__Brief 1__. In the passage on the folded-cascode topology, rewrite the part that opens with the words containing "Understanding the Folded-Cascode" and closes with "Razavi's Fig. 9.18.", putting "bias current source" in place of "tail current source".

__Given text__.
───

Understanding the Folded-Cascode Topology
Before diving into calculations, let's review the core structure. A folded-cascode OTA uses a differential pair (M1, M2) that feeds into cascode transistors (M3, M4) on the output side, with a current mirror load (M5, M6) and a tail current source (M7). The "folding" refers to the way the signal path is folded to allow for a single-ended output. This configuration boosts output resistance, thereby increasing gain. For a detailed schematic, refer to Razavi's Fig. 9.18.
In today's context, analog circuits are everywhere—from smartphone audio codecs to sensor interfaces in smartwatches. The folded-cascode OTA is a building block for many such systems, making its design a valuable skill.

───

__Extracted material__.
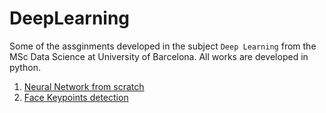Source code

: # DeepLearning

Some of the assginments developed in the subject `Deep Learning` from the MSc Data Science at University of Barcelona. All works are developed in python.

1. [Neural Network from scratch](https://github.com/JanLeyva/DeepLearning/tree/main/1st_Assignment_nn_scratch)
2. [Face Keypoints detection](https://github.com/JanLeyva/DeepLearning/blob/main/FinalAssignmentV1.ipynb)
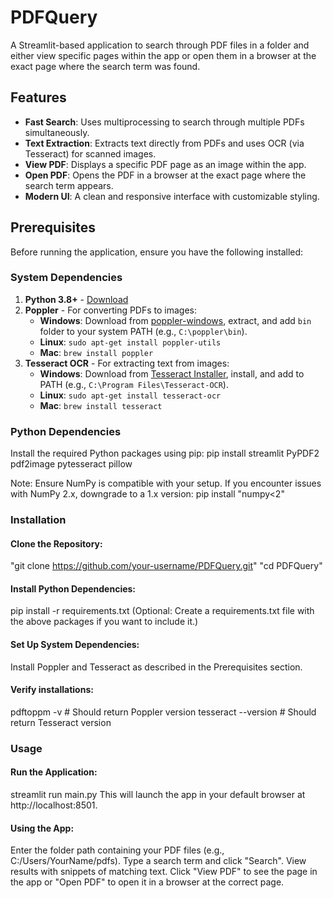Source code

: # PDFQuery

A Streamlit-based application to search through PDF files in a folder and either view specific pages within the app or open them in a browser at the exact page where the search term was found.

## Features
- **Fast Search**: Uses multiprocessing to search through multiple PDFs simultaneously.
- **Text Extraction**: Extracts text directly from PDFs and uses OCR (via Tesseract) for scanned images.
- **View PDF**: Displays a specific PDF page as an image within the app.
- **Open PDF**: Opens the PDF in a browser at the exact page where the search term appears.
- **Modern UI**: A clean and responsive interface with customizable styling.

## Prerequisites
Before running the application, ensure you have the following installed:

### System Dependencies
1. **Python 3.8+** - [Download](https://www.python.org/downloads/)
2. **Poppler** - For converting PDFs to images:
   - **Windows**: Download from [poppler-windows](https://github.com/oschwartz10612/poppler-windows/releases), extract, and add `bin` folder to your system PATH (e.g., `C:\poppler\bin`).
   - **Linux**: `sudo apt-get install poppler-utils`
   - **Mac**: `brew install poppler`
3. **Tesseract OCR** - For extracting text from images:
   - **Windows**: Download from [Tesseract Installer](https://github.com/UB-Mannheim/tesseract/wiki), install, and add to PATH (e.g., `C:\Program Files\Tesseract-OCR`).
   - **Linux**: `sudo apt-get install tesseract-ocr`
   - **Mac**: `brew install tesseract`

### Python Dependencies
Install the required Python packages using pip:
pip install streamlit PyPDF2 pdf2image pytesseract pillow


Note: Ensure NumPy is compatible with your setup. If you encounter issues with NumPy 2.x, downgrade to a 1.x version:
pip install "numpy<2"
### Installation
#### Clone the Repository:
"git clone https://github.com/your-username/PDFQuery.git"
"cd PDFQuery"

#### Install Python Dependencies:

pip install -r requirements.txt
(Optional: Create a requirements.txt file with the above packages if you want to include it.)
#### Set Up System Dependencies:
Install Poppler and Tesseract as described in the Prerequisites section.

#### Verify installations:
pdftoppm -v  # Should return Poppler version
tesseract --version  # Should return Tesseract version


### Usage
#### Run the Application:

streamlit run main.py
This will launch the app in your default browser at http://localhost:8501.
#### Using the App:
Enter the folder path containing your PDF files (e.g., C:/Users/YourName/pdfs).
Type a search term and click "Search".
View results with snippets of matching text.
Click "View PDF" to see the page in the app or "Open PDF" to open it in a browser at the correct page.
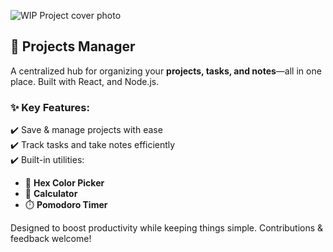 
![WIP Project cover photo]()
## 🚀 **Projects Manager**  
A centralized hub for organizing your **projects, tasks, and notes**—all in one place. Built with React, and Node.js.  

### ✨ **Key Features:**  
✔️ Save & manage projects with ease  
✔️ Track tasks and take notes efficiently  
✔️ Built-in utilities:  
   - 🎨 **Hex Color Picker**  
   - 🔢 **Calculator**  
   - ⏱️ **Pomodoro Timer**  

Designed to boost productivity while keeping things simple. Contributions & feedback welcome!
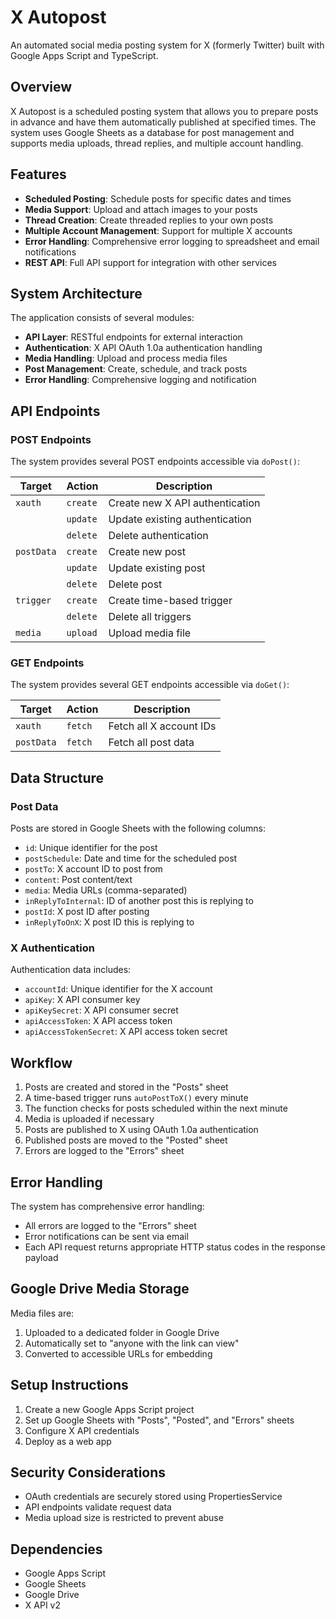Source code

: # X Autopost

An automated social media posting system for X (formerly Twitter) built with Google Apps Script and TypeScript.

## Overview

X Autopost is a scheduled posting system that allows you to prepare posts in advance and have them automatically published at specified times. The system uses Google Sheets as a database for post management and supports media uploads, thread replies, and multiple account handling.

## Features

- **Scheduled Posting**: Schedule posts for specific dates and times
- **Media Support**: Upload and attach images to your posts
- **Thread Creation**: Create threaded replies to your own posts
- **Multiple Account Management**: Support for multiple X accounts
- **Error Handling**: Comprehensive error logging to spreadsheet and email notifications
- **REST API**: Full API support for integration with other services

## System Architecture

The application consists of several modules:

- **API Layer**: RESTful endpoints for external interaction
- **Authentication**: X API OAuth 1.0a authentication handling
- **Media Handling**: Upload and process media files
- **Post Management**: Create, schedule, and track posts
- **Error Handling**: Comprehensive logging and notification

## API Endpoints

### POST Endpoints

The system provides several POST endpoints accessible via `doPost()`:

| Target    | Action   | Description                           |
|-----------|----------|---------------------------------------|
| `xauth`   | `create` | Create new X API authentication       |
|           | `update` | Update existing authentication        |
|           | `delete` | Delete authentication                 |
| `postData`| `create` | Create new post                       |
|           | `update` | Update existing post                  |
|           | `delete` | Delete post                           |
| `trigger` | `create` | Create time-based trigger             |
|           | `delete` | Delete all triggers                   |
| `media`   | `upload` | Upload media file                     |

### GET Endpoints

The system provides several GET endpoints accessible via `doGet()`:

| Target    | Action   | Description                           |
|-----------|----------|---------------------------------------|
| `xauth`   | `fetch`  | Fetch all X account IDs               |
| `postData`| `fetch`  | Fetch all post data                   |

## Data Structure

### Post Data

Posts are stored in Google Sheets with the following columns:

- `id`: Unique identifier for the post
- `postSchedule`: Date and time for the scheduled post
- `postTo`: X account ID to post from
- `content`: Post content/text
- `media`: Media URLs (comma-separated)
- `inReplyToInternal`: ID of another post this is replying to
- `postId`: X post ID after posting
- `inReplyToOnX`: X post ID this is replying to

### X Authentication

Authentication data includes:

- `accountId`: Unique identifier for the X account
- `apiKey`: X API consumer key
- `apiKeySecret`: X API consumer secret
- `apiAccessToken`: X API access token
- `apiAccessTokenSecret`: X API access token secret

## Workflow

1. Posts are created and stored in the "Posts" sheet
2. A time-based trigger runs `autoPostToX()` every minute
3. The function checks for posts scheduled within the next minute
4. Media is uploaded if necessary
5. Posts are published to X using OAuth 1.0a authentication
6. Published posts are moved to the "Posted" sheet
7. Errors are logged to the "Errors" sheet

## Error Handling

The system has comprehensive error handling:
- All errors are logged to the "Errors" sheet
- Error notifications can be sent via email
- Each API request returns appropriate HTTP status codes in the response payload

## Google Drive Media Storage

Media files are:
1. Uploaded to a dedicated folder in Google Drive
2. Automatically set to "anyone with the link can view"
3. Converted to accessible URLs for embedding

## Setup Instructions

1. Create a new Google Apps Script project
2. Set up Google Sheets with "Posts", "Posted", and "Errors" sheets
3. Configure X API credentials
4. Deploy as a web app

## Security Considerations

- OAuth credentials are securely stored using PropertiesService
- API endpoints validate request data
- Media upload size is restricted to prevent abuse

## Dependencies

- Google Apps Script
- Google Sheets
- Google Drive
- X API v2
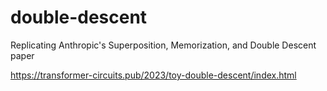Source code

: # double-descent
Replicating Anthropic's Superposition, Memorization, and Double Descent paper

https://transformer-circuits.pub/2023/toy-double-descent/index.html
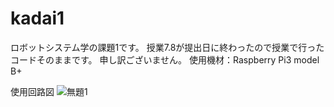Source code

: # kadai1
ロボットシステム学の課題1です。
授業7.8が提出日に終わったので授業で行ったコードそのままです。
申し訳ございません。
使用機材：Raspberry Pi3 model B+

使用回路図
![無題1](https://user-images.githubusercontent.com/74899268/101165627-5383f900-367a-11eb-8f74-c84c31fe692a.png)
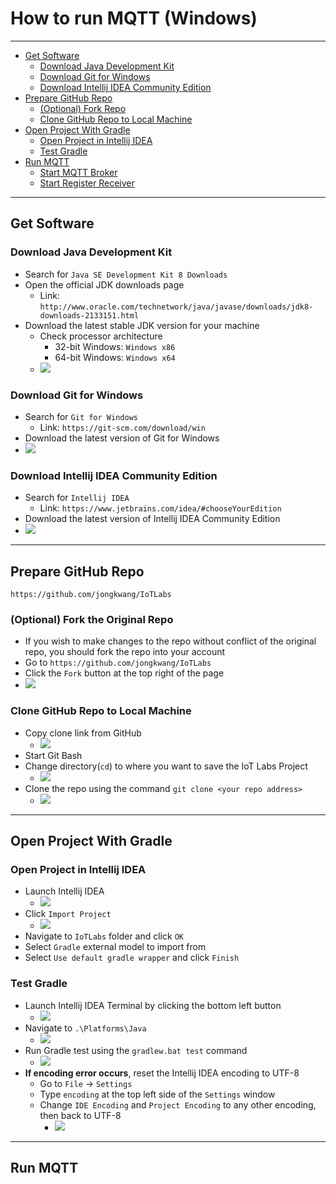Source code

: # How to run MQTT (Windows)

----

- [Get Software](#get-software)
    - [Download Java Development Kit](#download-jdk)
    - [Download Git for Windows](#download-git)
    - [Download Intellij IDEA Community Edition](#download-intellij)
- [Prepare GitHub Repo](#prepare-github-repo)
    - [(Optional) Fork Repo](#fork)
    - [Clone GitHub Repo to Local Machine](#clone)
- [Open Project With Gradle](#open-project)
    - [Open Project in Intellij IDEA](#open-in-intellij)
    - [Test Gradle](#test-gradle)
- [Run MQTT](#run-mqtt)
    - [Start MQTT Broker](#)
    - [Start Register Receiver](#)

----

## <a name="get-software">Get Software

### <a name="download-jdk">Download Java Development Kit
- Search for `Java SE Development Kit 8 Downloads`
- Open the official JDK downloads page
    - Link: `http://www.oracle.com/technetwork/java/javase/downloads/jdk8-downloads-2133151.html`
- Download the latest stable JDK version for your machine
    - Check processor architecture
        - 32-bit Windows: `Windows x86`
        - 64-bit Windows: `Windows x64`
    - <img src="https://raw.githubusercontent.com/mjkim610/IoTLabs/master/assets/img/mqtt_tutorial_mjkim610/jdk.png">

### <a name="download-git">Download Git for Windows
- Search for `Git for Windows`
    - Link: `https://git-scm.com/download/win`
- Download the latest version of Git for Windows
- <img src="https://raw.githubusercontent.com/mjkim610/IoTLabs/master/assets/img/mqtt_tutorial_mjkim610/git.png">

### <a name="download-intellij">Download Intellij IDEA Community Edition
- Search for `Intellij IDEA`
    - Link: `https://www.jetbrains.com/idea/#chooseYourEdition`
- Download the latest version of Intellij IDEA Community Edition
- <img src="https://raw.githubusercontent.com/mjkim610/IoTLabs/master/assets/img/mqtt_tutorial_mjkim610/intellij.png">

----

## <a name="prepare-github-repo">Prepare GitHub Repo
`https://github.com/jongkwang/IoTLabs`

### <a name="fork">(Optional) Fork the Original Repo
- If you wish to make changes to the repo without conflict of the original repo, you should fork the repo into your account
- Go to `https://github.com/jongkwang/IoTLabs`
- Click the `Fork` button at the top right of the page
- <img src="https://raw.githubusercontent.com/mjkim610/IoTLabs/master/assets/img/mqtt_tutorial_mjkim610/fork.png">

### <a name="clone">Clone GitHub Repo to Local Machine
- Copy clone link from GitHub
    - <img src="https://raw.githubusercontent.com/mjkim610/IoTLabs/master/assets/img/mqtt_tutorial_mjkim610/github_get_link.png">
- Start Git Bash
- Change directory(`cd`) to where you want to save the IoT Labs Project
    - <img src="https://raw.githubusercontent.com/mjkim610/IoTLabs/master/assets/img/mqtt_tutorial_mjkim610/git_bash_cd.png">
- Clone the repo using the command `git clone <your repo address>`
    - <img src="https://raw.githubusercontent.com/mjkim610/IoTLabs/master/assets/img/mqtt_tutorial_mjkim610/git_bash_clone.png">

----

## <a name="open-project">Open Project With Gradle

### <a name="open-in-intellij">Open Project in Intellij IDEA
- Launch Intellij IDEA
    - <img src="https://raw.githubusercontent.com/mjkim610/IoTLabs/master/assets/img/mqtt_tutorial_mjkim610/intellij-splash.png">
- Click `Import Project`
    - <img src="https://raw.githubusercontent.com/mjkim610/IoTLabs/master/assets/img/mqtt_tutorial_mjkim610/intellij-import.png">
- Navigate to `IoTLabs` folder and click `OK`
- Select `Gradle` external model to import from
- Select `Use default gradle wrapper` and click `Finish`

### <a name="test-gradle">Test Gradle
- Launch Intellij IDEA Terminal by clicking the bottom left button
    - <img src="https://raw.githubusercontent.com/mjkim610/IoTLabs/master/assets/img/mqtt_tutorial_mjkim610/intellij-terminal.png">
- Navigate to `.\Platforms\Java`
    - <img src="https://raw.githubusercontent.com/mjkim610/IoTLabs/master/assets/img/mqtt_tutorial_mjkim610/intellij-navigate.png">
- Run Gradle test using the `gradlew.bat test` command
    - <img src="https://raw.githubusercontent.com/mjkim610/IoTLabs/master/assets/img/mqtt_tutorial_mjkim610/intellij-test.png">
- **If encoding error occurs**, reset the Intellij IDEA encoding to UTF-8
    - Go to `File` -> `Settings`
    - Type `encoding` at the top left side of the `Settings` window
    - Change `IDE Encoding` and `Project Encoding` to any other encoding, then back to UTF-8
        - <img src="https://raw.githubusercontent.com/mjkim610/IoTLabs/master/assets/img/mqtt_tutorial_mjkim610/intellij-encoding.png">

----

## <a name="run-mqtt">Run MQTT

───

__Brief 2__. Reproduce the entries word for word, from their start through the line that contains "A Streamlit-based application", and leave out the pictures.

__Expected output 1__.
Understanding the Folded-Cascode Topology
Before diving into calculations, let's review the core structure. A folded-cascode OTA uses a differential pair (M1, M2) that feeds into cascode transistors (M3, M4) on the output side, with a current mirror load (M5, M6) and a bias current source (M7). The "folding" refers to the way the signal path is folded to allow for a single-ended output. This configuration boosts output resistance, thereby increasing gain. For a detailed schematic, refer to Razavi's Fig. 9.18.

__Expected output 2__.
Source code

: # DeepLearning

Some of the assginments developed in the subject `Deep Learning` from the MSc Data Science at University of Barcelona. All works are developed in python.

1. [Neural Network from scratch](https://github.com/JanLeyva/DeepLearning/tree/main/1st_Assignment_nn_scratch)
2. [Face Keypoints detection](https://github.com/JanLeyva/DeepLearning/blob/main/FinalAssignmentV1.ipynb)
Source code

: # PDFQuery

A Streamlit-based application to search through PDF files in a folder and either view specific pages within the app or open them in a browser at the exact page where the search term was found.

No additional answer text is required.